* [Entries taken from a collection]
▼
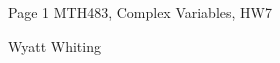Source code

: \documentclass{article}
\begin{document}
\large %


{\Large Page 1 %
\hfill  MTH483, Complex Variables, HW7}

\begin{center}
{\Large Wyatt Whiting}
\end{center}
\vspace{0.05in}

\end{document}
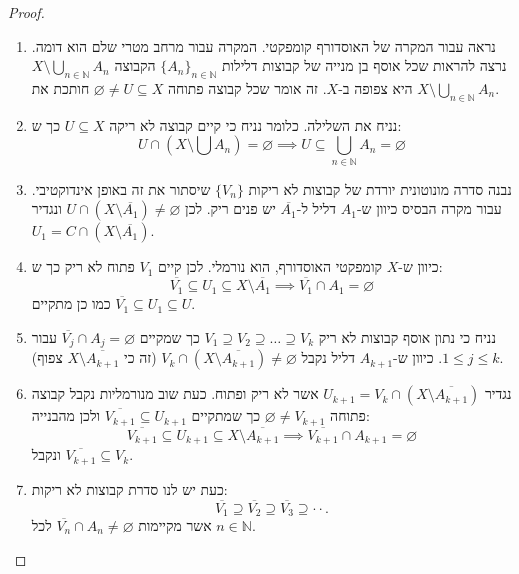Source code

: \documentclass{tstextbook}
\begin{document}
\begin{proof}
  \begin{enumerate}
    \item נראה עבור המקרה של האוסדורף קומפקטי. המקרה עבור מרחב מטרי שלם הוא דומה. נרצה להראות שכל אוסף בן מנייה של קבוצות דלילות \(\{ A_{n} \}_{n \in \mathbb{N}}\) הקבוצה \(X \setminus \bigcup_{n \in \mathbb{N}}A_{n}\) היא צפופה ב-\(X\). זה אומר שכל קבוצה פתוחה \(\varnothing \neq U\subseteq X\) חותכת את \(X\setminus \bigcup_{n \in \mathbb{N}}A_{n}\).  


    \item נניח את השלילה. כלומר נניח כי קיים קבוצה לא ריקה \(U\subseteq X\) כך ש: 
$$U\cap\left(X\setminus\bigcup A_{n}\right)=\varnothing \implies U\subseteq \bigcup_{n \in \mathbb{N}} A_{n}= \varnothing $$


    \item נבנה סדרה מונוטונית יורדת של קבוצות לא ריקות \(\{ V_{n} \}\) שיסתור את זה באופן אינדוקטיבי. עבור מקרה הבסיס כיוון ש-\(A_{1}\) דליל ל-\(\overline{A_{1}}\) יש פנים ריק. לכן \(U\cap \left( X \setminus  \overline{A_{1}}  \right)\neq \varnothing\) ונגדיר \(U_{1}=C\cap \left( X \setminus \overline{A_{1}} \right)\). 


    \item כיוון ש-\(X\) קומפקטי האוסדורף, הוא נורמלי. לכן קיים \(V_{1}\) פתוח לא ריק כך ש: 
$$\overline{{{V_{1}}}}\subseteq U_{1}\subseteq X\setminus\overline{{{A_{1}}}}\implies\overline{{{V_{1}}}}\cap A_{1}=\varnothing$$
כמו כן מתקיים \(\overline{V_{1}}\subseteq U_{1}\subseteq U\).


    \item נניח כי נתון אוסף קבוצות לא ריק \(V_{1}\supseteq V_{2} \supseteq \dots \supseteq V_{k}\) כך שמקיים \(\overline{V_{j}}\cap A_{j}=\varnothing\) עבור \(1\leq j\leq k\). כיוון ש-\(A_{k+1}\) דליל נקבל \(V_{k}\cap\left(X\setminus{\overline{{A_{k+1}}}}\right)\neq \varnothing\) (זה כי \(X\setminus \overline{A_{k+1}}\) צפוף). 


    \item נגדיר \(U_{k+1}=V_{k}\cap \left( X \setminus \overline{A_{k+1}} \right)\) אשר לא ריק ופתוח. כעת שוב מנורמליות נקבל קבוצה פתוחה \(\varnothing\neq V_{k+1}\) כך שמתקיים \({\overline{{V_{k+1}}}}\subseteq U_{k+1}\) ולכן מהבנייה: 
$$\overline{{{V_{k+1}}}}\subseteq U_{k+1}\subseteq X\setminus\overline{{{A_{k+1}}}}\implies\overline{{{V_{k+1}}}}\cap A_{k+1}=\varnothing $$
ונקבל \(\overline{V_{k+1}}\subseteq V_{k}\).


    \item כעת יש לנו סדרת קבוצות לא ריקות: 
$$\overline{{{V_{1}}}}\supseteq\overline{{{V_{2}}}}\supseteq\overline{{{V_{3}}}}\supseteq\cdot\cdot.$$
אשר מקיימות \(\overline{V_{n}}\cap A_{n}\neq \varnothing\) לכל \(n \in \mathbb{N}\).



\end{enumerate}
\end{proof}
\end{document}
▲
* [Exercise directions] Return every line shown above without changing a word, and skip the pictures.

* [Result]
Source code

: \documentclass{article}
\begin{document}
\large %


{\Large Page 1 %
\hfill  MTH483, Complex Variables, HW7}

\begin{center}
{\Large Wyatt Whiting}
\end{center}
\vspace{0.05in}

\end{document}
Source code

: \documentclass{tstextbook}
\begin{document}
\begin{proof}
  \begin{enumerate}
    \item נראה עבור המקרה של האוסדורף קומפקטי. המקרה עבור מרחב מטרי שלם הוא דומה. נרצה להראות שכל אוסף בן מנייה של קבוצות דלילות \(\{ A_{n} \}_{n \in \mathbb{N}}\) הקבוצה \(X \setminus \bigcup_{n \in \mathbb{N}}A_{n}\) היא צפופה ב-\(X\). זה אומר שכל קבוצה פתוחה \(\varnothing \neq U\subseteq X\) חותכת את \(X\setminus \bigcup_{n \in \mathbb{N}}A_{n}\).  


    \item נניח את השלילה. כלומר נניח כי קיים קבוצה לא ריקה \(U\subseteq X\) כך ש: 
$$U\cap\left(X\setminus\bigcup A_{n}\right)=\varnothing \implies U\subseteq \bigcup_{n \in \mathbb{N}} A_{n}= \varnothing $$


    \item נבנה סדרה מונוטונית יורדת של קבוצות לא ריקות \(\{ V_{n} \}\) שיסתור את זה באופן אינדוקטיבי. עבור מקרה הבסיס כיוון ש-\(A_{1}\) דליל ל-\(\overline{A_{1}}\) יש פנים ריק. לכן \(U\cap \left( X \setminus  \overline{A_{1}}  \right)\neq \varnothing\) ונגדיר \(U_{1}=C\cap \left( X \setminus \overline{A_{1}} \right)\). 


    \item כיוון ש-\(X\) קומפקטי האוסדורף, הוא נורמלי. לכן קיים \(V_{1}\) פתוח לא ריק כך ש: 
$$\overline{{{V_{1}}}}\subseteq U_{1}\subseteq X\setminus\overline{{{A_{1}}}}\implies\overline{{{V_{1}}}}\cap A_{1}=\varnothing$$
כמו כן מתקיים \(\overline{V_{1}}\subseteq U_{1}\subseteq U\).


    \item נניח כי נתון אוסף קבוצות לא ריק \(V_{1}\supseteq V_{2} \supseteq \dots \supseteq V_{k}\) כך שמקיים \(\overline{V_{j}}\cap A_{j}=\varnothing\) עבור \(1\leq j\leq k\). כיוון ש-\(A_{k+1}\) דליל נקבל \(V_{k}\cap\left(X\setminus{\overline{{A_{k+1}}}}\right)\neq \varnothing\) (זה כי \(X\setminus \overline{A_{k+1}}\) צפוף). 


    \item נגדיר \(U_{k+1}=V_{k}\cap \left( X \setminus \overline{A_{k+1}} \right)\) אשר לא ריק ופתוח. כעת שוב מנורמליות נקבל קבוצה פתוחה \(\varnothing\neq V_{k+1}\) כך שמתקיים \({\overline{{V_{k+1}}}}\subseteq U_{k+1}\) ולכן מהבנייה: 
$$\overline{{{V_{k+1}}}}\subseteq U_{k+1}\subseteq X\setminus\overline{{{A_{k+1}}}}\implies\overline{{{V_{k+1}}}}\cap A_{k+1}=\varnothing $$
ונקבל \(\overline{V_{k+1}}\subseteq V_{k}\).


    \item כעת יש לנו סדרת קבוצות לא ריקות: 
$$\overline{{{V_{1}}}}\supseteq\overline{{{V_{2}}}}\supseteq\overline{{{V_{3}}}}\supseteq\cdot\cdot.$$
אשר מקיימות \(\overline{V_{n}}\cap A_{n}\neq \varnothing\) לכל \(n \in \mathbb{N}\).



\end{enumerate}
\end{proof}
\end{document}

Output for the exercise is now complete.